The Pumpkin Festival started out as a gift to a community from its downtown merchants. It became a gift to the world.
The event started as a Harvest Festival in 1991, when downtown merchants, through a newly formed Downtown Association, paid for and hosted the first festival. Their aim was to bring new life and vitality to a downtown that seemed to be on the verge of collapse with stores closing, little foot traffic and even less excitement.
As the community center’s heart got healthier, fame sprouted. The invitation to simply carve a pumpkin to help break a World Record appealed to many. And, when people arrived in downtown Keene and saw the Main Street filled with shimmering pumpkins smiling as they sat cheek-to-cheek on scaffolding towers, milk crates and ladders—well, they were blown away. They had to come back the next year and bring Aunt Eleanor and Uncle John.
The Pumpkin Festival has been broadcasting to the world what can happen when people come together for no other purpose than making magic happen. The Festival, unlike most other Festivals, has no ulterior motives. It is not about making money, amassing funds for charity, selling stuff, or trying to get votes. The heart of the Pumpkin Festival lies in the pumpkins. The meaning of the Pumpkin Festival lies in everyone’s participation. The beauty of the Pumpkin Festival lies in what is created together. What better gift could there be than to show the world what a community can do?
As the Festival grew it became too big for the merchants to own by themselves. It belonged to the whole community, and required everyone’s efforts to make it happen. Center Stage, a nonprofit organization, was born in 1994. The organization’s purpose was to bring the community together in celebration throughout the year. For 20 years, Center Stage and its dedicated volunteers hosted the world each October and succeeded in winning eight world records for the most lit jack-o’-lanterns in one place. The festival was not cancelled in 2001 after the September 11 attacks. Extensive security measures were put in place and upgraded annually at a high cost to event management. Each year security costs grew, with a large portion of the resources going to the neighborhoods where college-age people reside, until finally Center Stage decided that if costs and conduct couldn’t be controlled, the event could not continue.
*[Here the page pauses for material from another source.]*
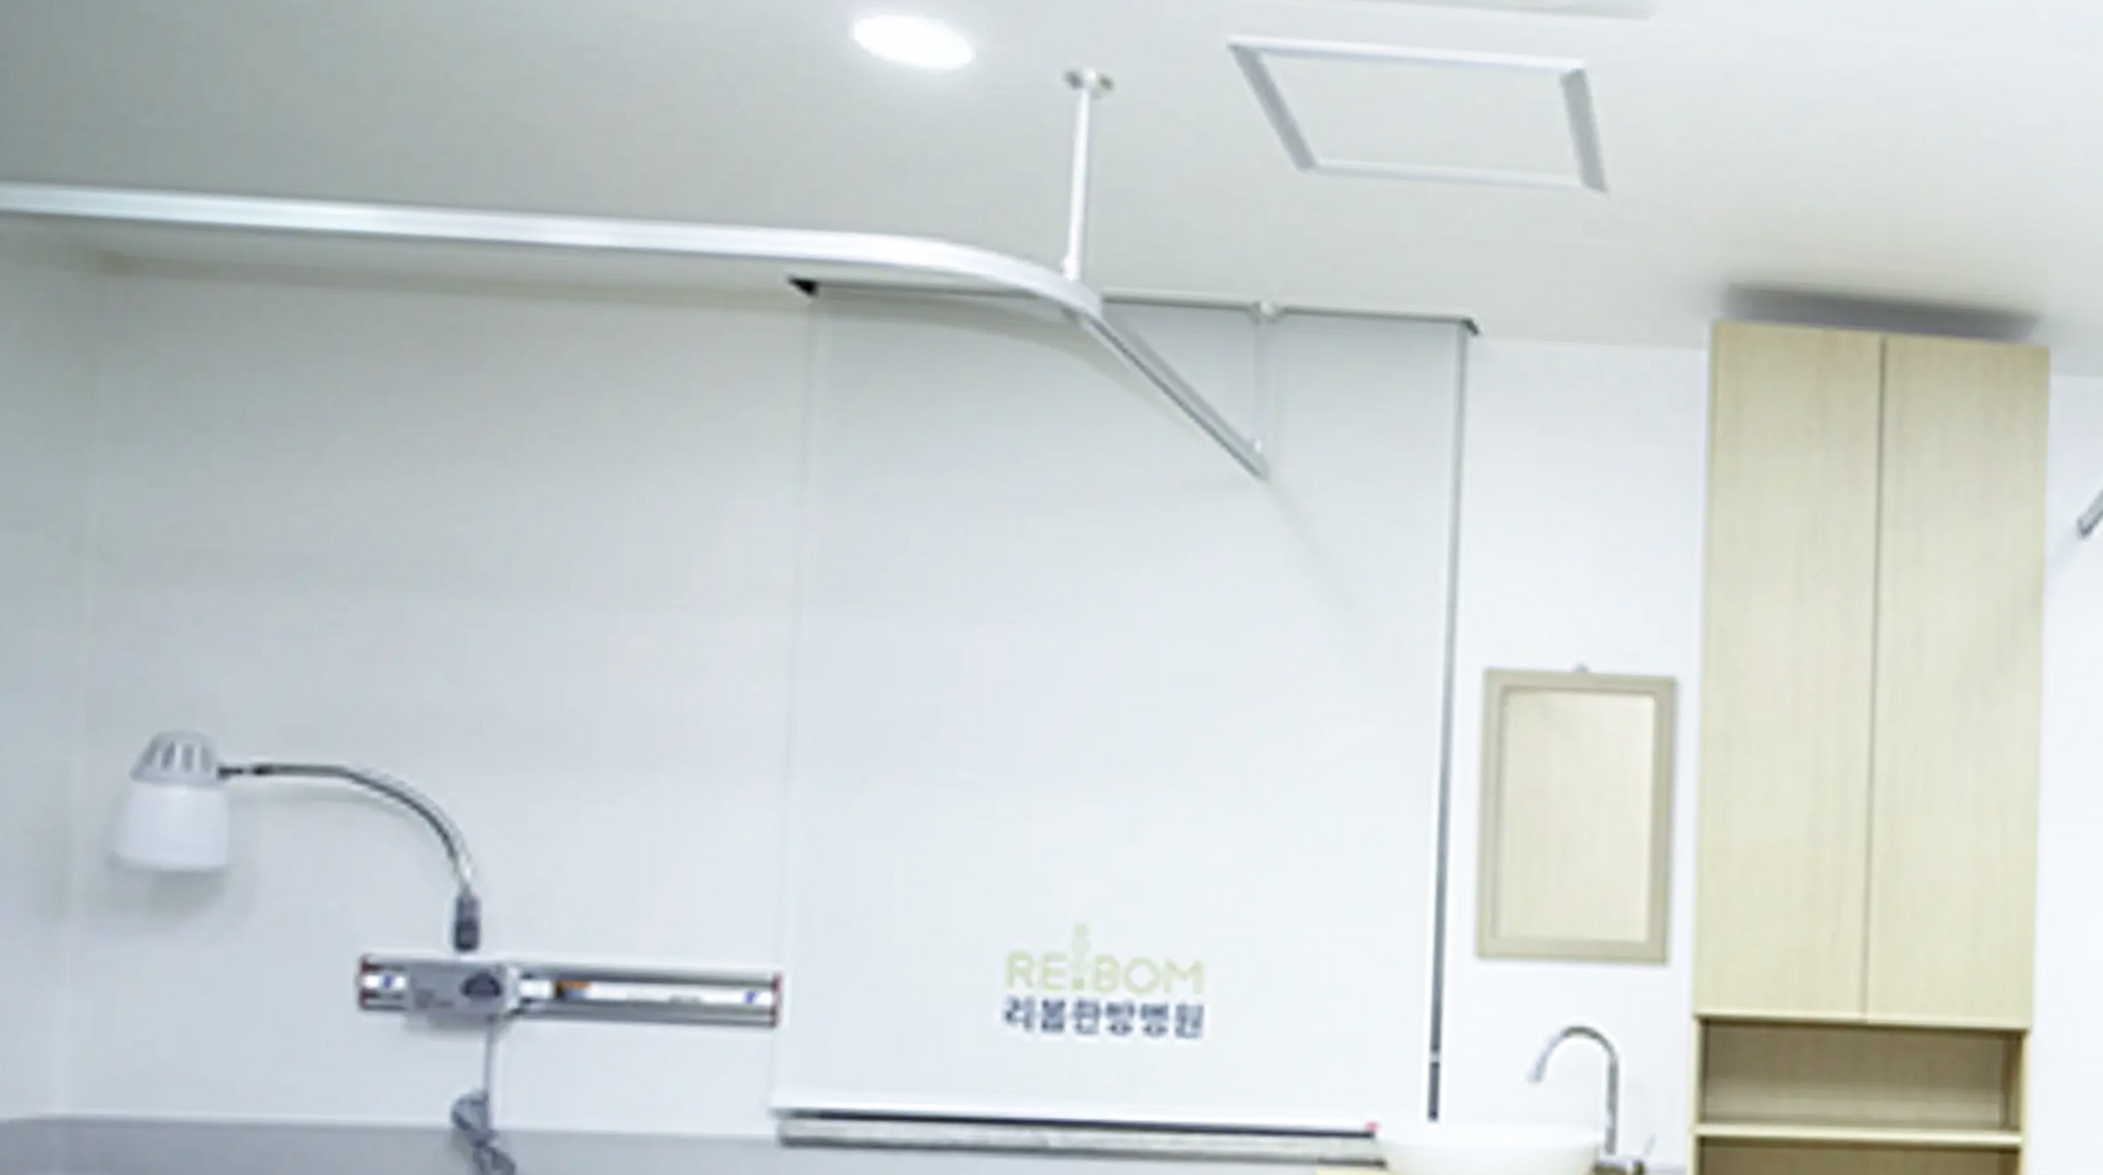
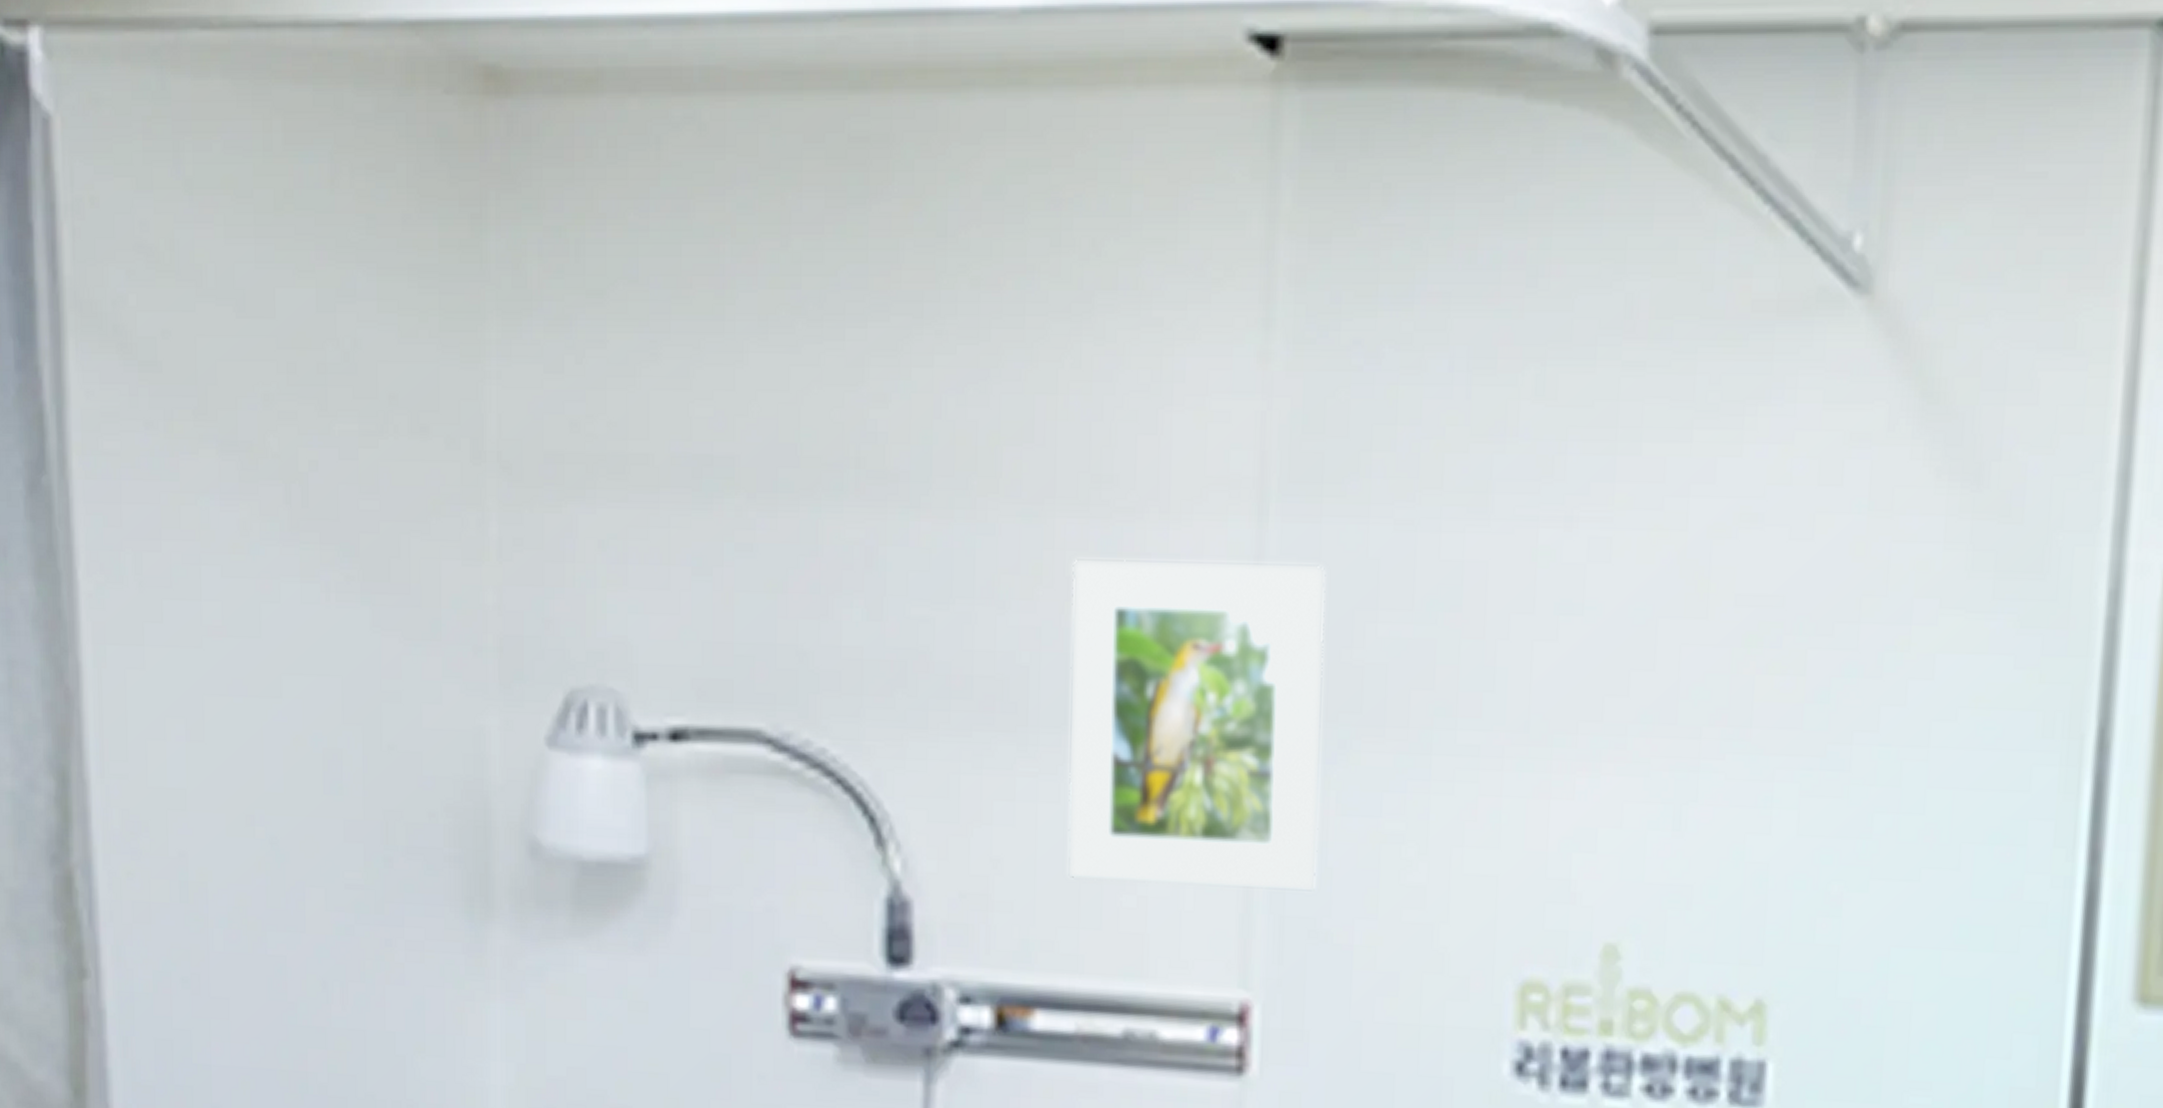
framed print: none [623,640,850,889] -> present [1067,557,1326,893]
After Pfest 2010, the festival was saved from demise by a new group of volunteers led by Ruth Sterling, owner of an ad agency involved in the festival during its early years. Sterling, attorney John Hayes, insurance professional Lisa Edwards, hotel manager Alex Bates, and Keene State College professor Mike Haines founded “Let it Shine, Inc.” and earned nonprofit status on October 31, 2011 (Halloween). A competing festival in Highwood, IL, began in 2011 and in 2012 and was featured with Keene in HGTV’s “Pumpkin Wars” hosted by the Property Brothers. The Keene festival won the contest with 29,381 jack-o’-lanterns and earned that amount in dollars from Discover Card. The prize money was earmarked for educational nonprofits; area schools, youth programs and other educational programs received the funds.
In 2013, Keene committed to bringing home the world record lost to Boston in 2006. And on a perfect evening in October 2013, thanks to a colossal gift of pumpkins to the community from C&S Wholesale Grocers, a new world record was achieved: 30,581 lit jack-o’-lanterns.
The shine was back but darkness threatened still in the college neighborhoods where neighbors and police found the influx of rowdy “ragers” untenable. With no guaranteed security plan for the neighborhoods, the festival could not continue… or could it?
Charlie St. Clair of Laconia Motorcycle Week heard about the extinction of this New England treasure and paved the way for the 25th annual festival to take place in Laconia, “where every day is amazing,” as the city’s slogan promises. So residents of the heart of New Hampshire, the lake city of Laconia, had their turn to shine. The New Hampshire Pumpkin Festival has taken place in Laconia since 2015, with the spectacular tower and new features that make it unique to the Lakes Region. In the meantime in 2016, Nancy Sporborg published a book entitled, “Pumpkin Festival 25 years,” the profits of which she pledged to future pumpkin festivals. Her gifts, in the many thousands of dollars, have helped fuel the rekindling of Keene Pumpkin Festival in the HeART of Downtown Keene.